§ Records provided:
::::::
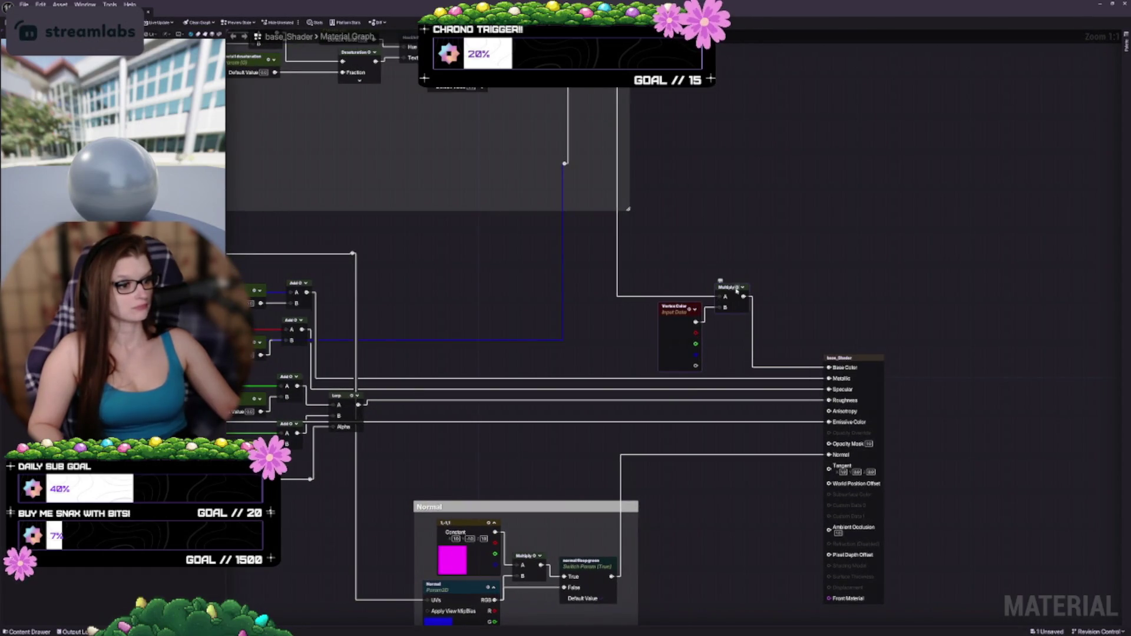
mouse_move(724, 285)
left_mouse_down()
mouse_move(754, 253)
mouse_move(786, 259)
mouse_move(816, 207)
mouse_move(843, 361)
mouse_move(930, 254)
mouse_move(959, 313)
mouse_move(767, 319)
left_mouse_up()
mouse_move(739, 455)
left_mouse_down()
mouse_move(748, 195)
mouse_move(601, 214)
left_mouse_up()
::::::
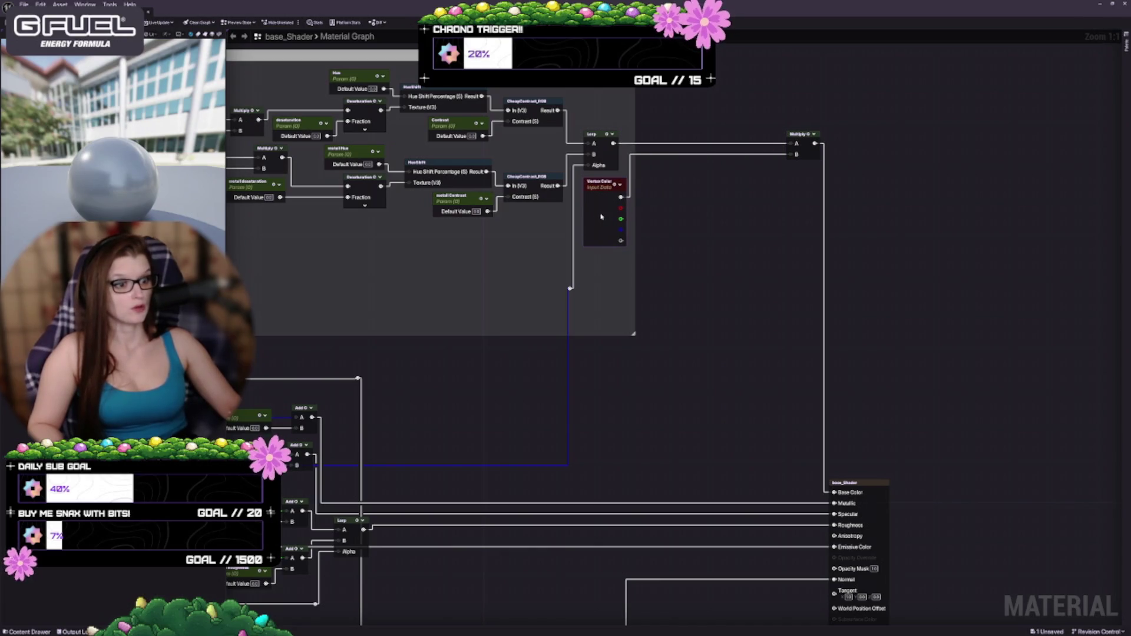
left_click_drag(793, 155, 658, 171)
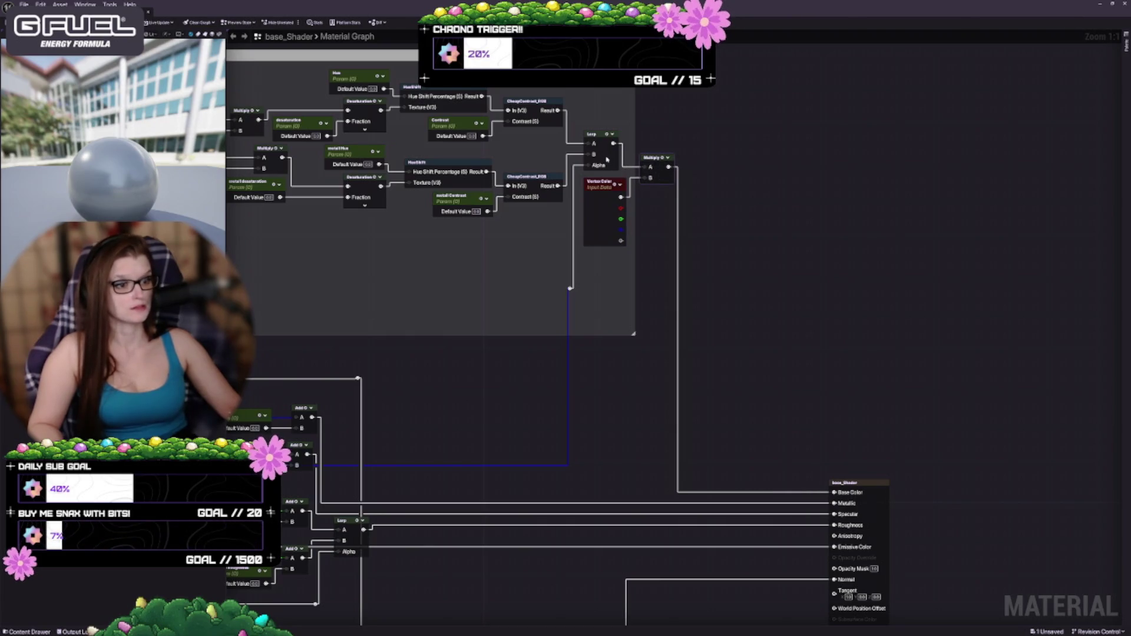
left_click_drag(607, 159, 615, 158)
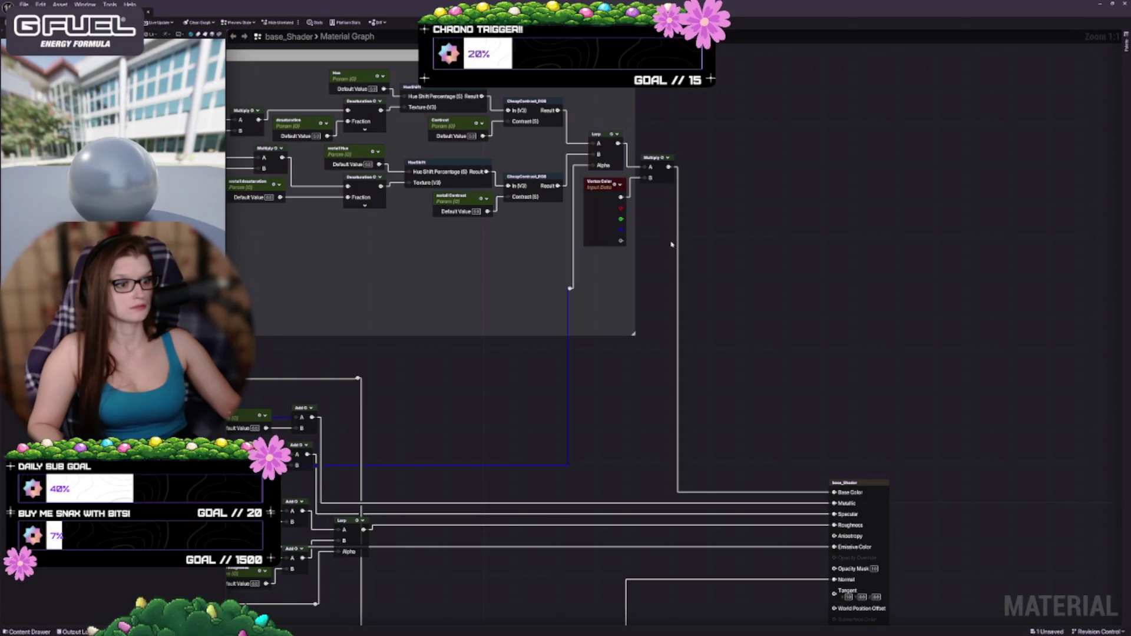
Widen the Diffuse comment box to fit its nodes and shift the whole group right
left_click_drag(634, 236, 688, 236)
::::::
§ Work instruction: Give back exactly, and solely, the section of the data above bounded by the line containing "left_click_drag(793, 155, 658, 171)" and the line containing "left_click_drag(634, 236, 688, 236)", both bounding lines included and pictures omitted.

§ Answer box:
left_click_drag(793, 155, 658, 171)
left_click_drag(607, 159, 615, 158)
Widen the Diffuse comment box to fit its nodes and shift the whole group right
left_click_drag(634, 236, 688, 236)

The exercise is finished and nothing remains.